A Modest Reflection on the Dampened Impulses of a Sometime-Revolutionary
An armed shooter drill interrupts the first class of the morning. After some confusion, we all file into the safe-room and then file out. Someone asks, “what if the shooter is right outside the classroom door? What if they catch us moving from one room to another? What if they come in through the back door?”
“Well, you die,” responds our head of security.
Later that day someone grabs my backpack and runs directly past the Library de Montessuey. After stealing all my cash he drops the bag on the street and runs away. I recover it and walk back to the library, panting.
“Whoa, did that guy just steal your bag?” asks the security guard from his seat outside the doors.
“Yup,” I respond. “Thanks for asking.”
I check my phone and see twenty unopened emails from the SGA in my inbox, all sweaty with good intentions. I assume that the SGA is a valuable resource to the student body. Every Fall they organize extensive welcoming events for the new students, they decide how to use the student budget, and most importantly they represent the students. I’m not sure what exactly my representatives are doing in my interests. Honestly, I’m not sure who they are, but I am made aware of each gala and event we have on campus.
Each event will inevitably benefit a charity, which is admirable. Even in a university, where the majority of attendees have to budget carefully to buy groceries, students are still asked to give. I hope extensive critical thought was put into the causes they promote because it’s easy to achieve a veneer of worthiness by allying with a random charitable organization. Suddenly the sloppiest, most hastily put together events are respectable and safe from criticism. That being said, I’m certain our representatives aren’t just throwing together events at the last minute to pad out the calendar and make us look appealing to the parents of future applicants and donors. Of course, that would be a useful outcome for the administration of the school. People usually have to pay for that kind of publicity, and here they are, doing it for free.
Many people believe a university campus is a place of strongly held, fiery opinion and debate. While our school’s most well-funded clubs don’t necessarily subscribe to that view, they certainly can put together a fun party. Tonight they’re throwing some kind of charitable event. That’s nice. You carefully bring it up to a friend. They inform you that all charities are an arm of the capitalist system that simply papers over injustice, and supporting them is an act of moral and intellectual cowardice. You quickly nod while privately thinking to yourself that if anyone is a charity case it’s you goddammit. Someone else mentions cognitive dissonance. You nod. Another person you hadn’t even noticed before mentions Marxism. You nod again. You may be nodding too much. You mix it up with an “hmm.” You’d better start to have strong opinions about something, soon, or you won’t fit in with your friend group.

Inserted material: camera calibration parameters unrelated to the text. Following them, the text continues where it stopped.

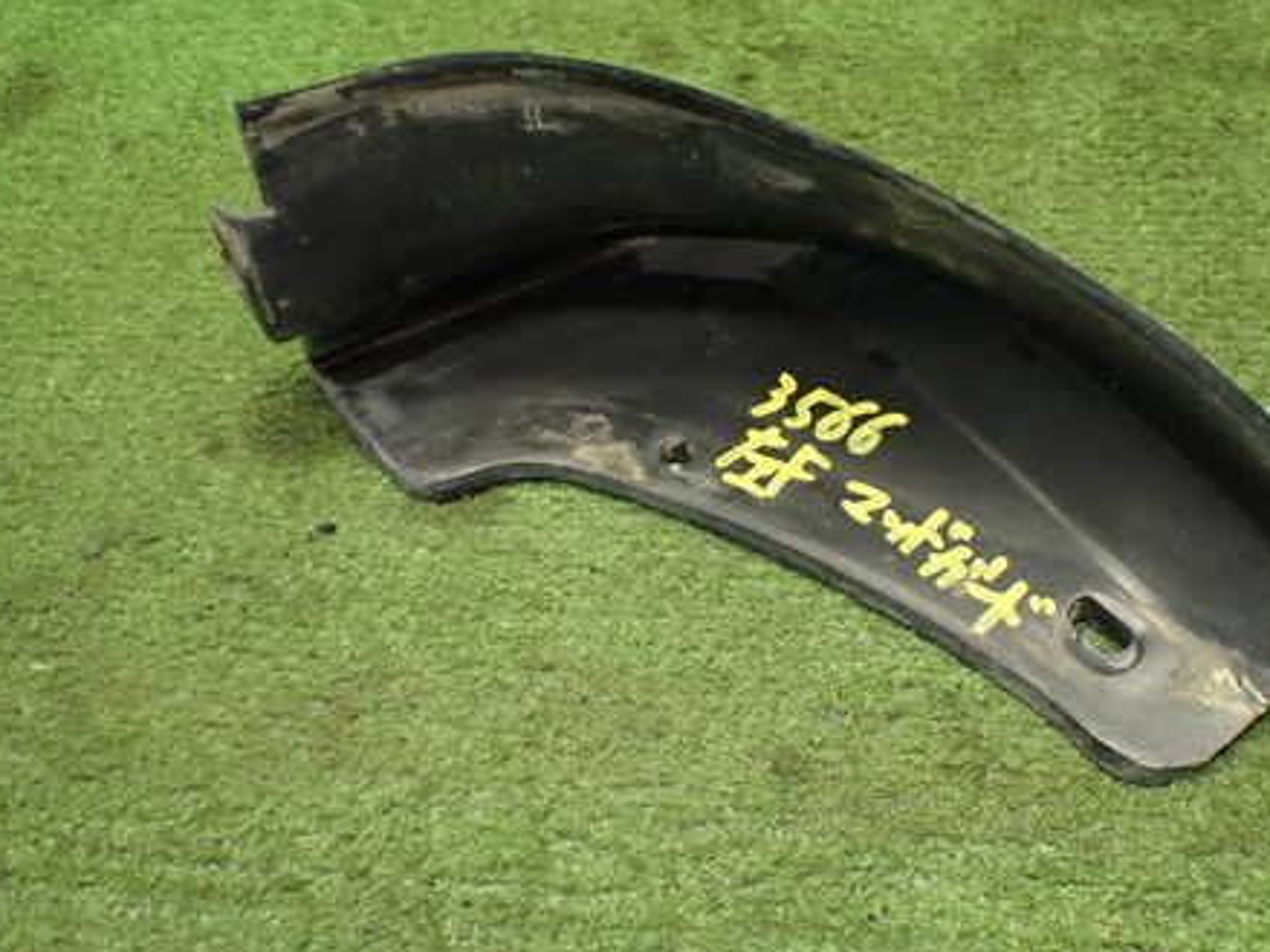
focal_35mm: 41
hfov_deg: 45.4
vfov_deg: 35.1
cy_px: 463
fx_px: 1504
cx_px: 787
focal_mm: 5.4
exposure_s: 1/100
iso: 800
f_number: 2.3
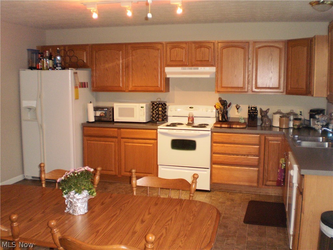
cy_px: 125
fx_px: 346
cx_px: 166
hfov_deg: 51.4
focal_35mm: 36
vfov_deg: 39.7
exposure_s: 1/30
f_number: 3.1
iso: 320
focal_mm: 6.3
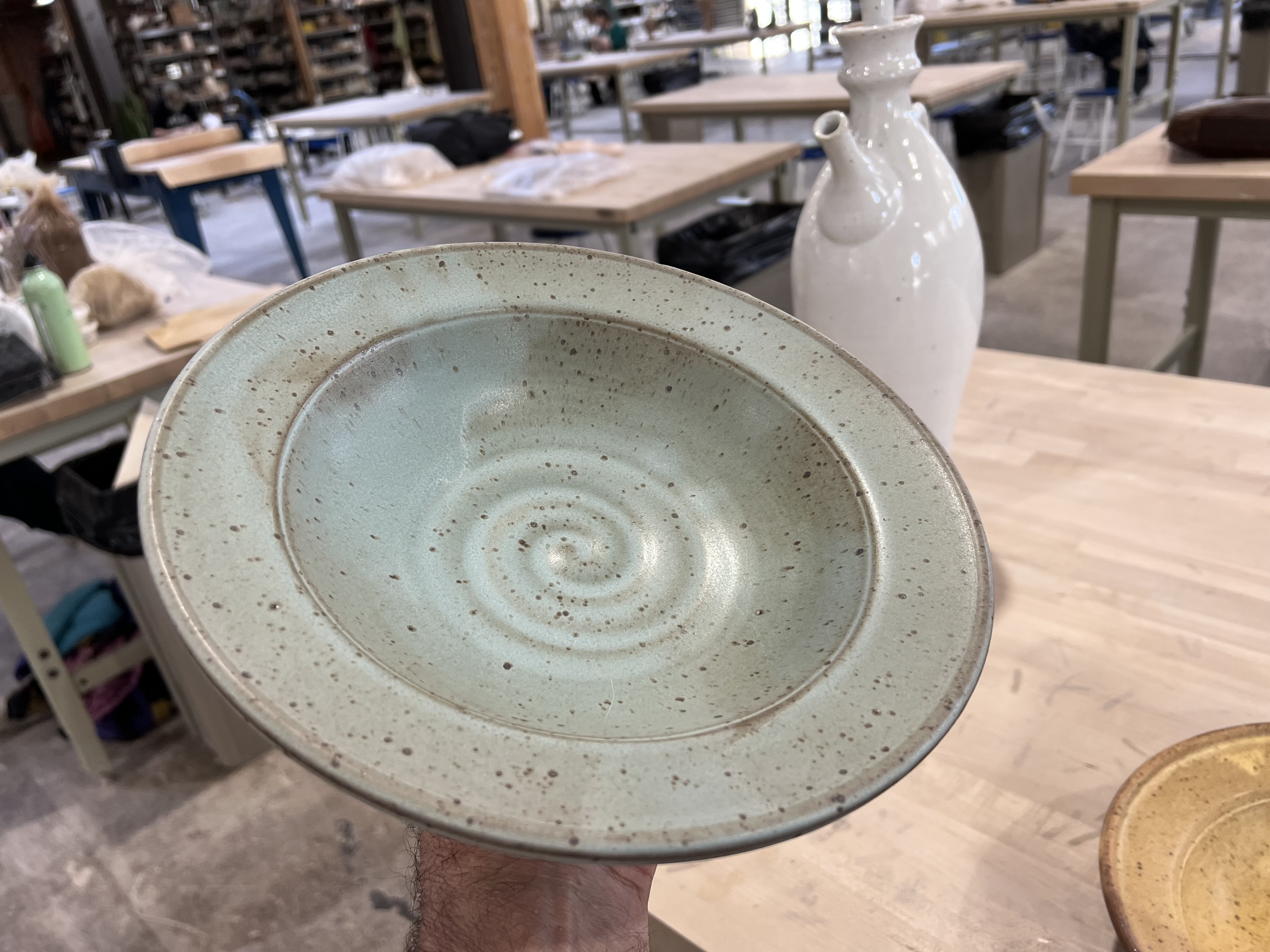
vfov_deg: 53.1
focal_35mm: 26
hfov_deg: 67.3
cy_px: 476
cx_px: 635
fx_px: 954
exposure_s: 1/120
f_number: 1.5
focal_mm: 5.7
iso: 64
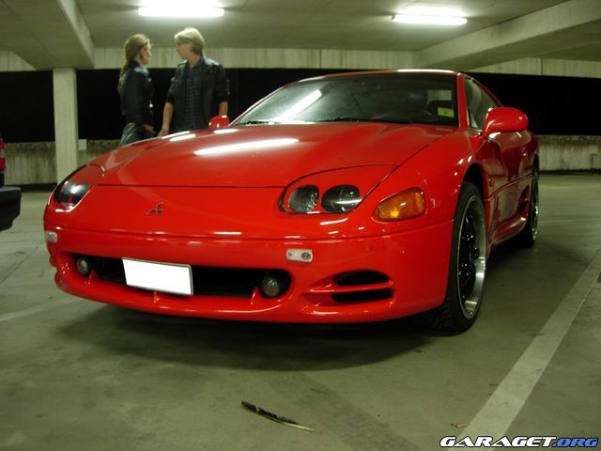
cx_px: 300
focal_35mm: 38
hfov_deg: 49.0
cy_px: 226
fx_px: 660
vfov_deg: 37.7
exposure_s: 1/5.4
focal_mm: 7.8
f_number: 2.8
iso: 64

The events and media that our student-journalists so diligently create is a glossy magazine-photoshopped image of AUP that any of us would be proud to show our parents, our pastors, any figure of traditional authority. The administration of our school, who are so deeply involved in the running of the SGA, must be proud that the message and politics of their closely supervised pet projects so tightly align with the marketing message of the school. Each article with an entirely uncontroversial title, a capsule of Buzzfeed-lite infotainment. In fact, the content made by SGA is so inoffensive that they would be perfect for a PR campaign designed to sell AUP as a school full of Gucci wearing, Perrier-drinking, woke models of boyhood and girlhood who drop a few hundred each semester on charitable causes. For God’s sake, even our drugs are boring. We’re all taking study-enhancing steroids while eating brunch, funding fashion shows and sucking dick. Metaphorically of course.
Or is there nothing interesting to say anyway? Nothing to criticize, no suspect hiring policies, no predatory staff members, no misuse of school funds. Maybe there are no weirdos to stare at or angry revolutionaries to argue with. Maybe we are the perfect school.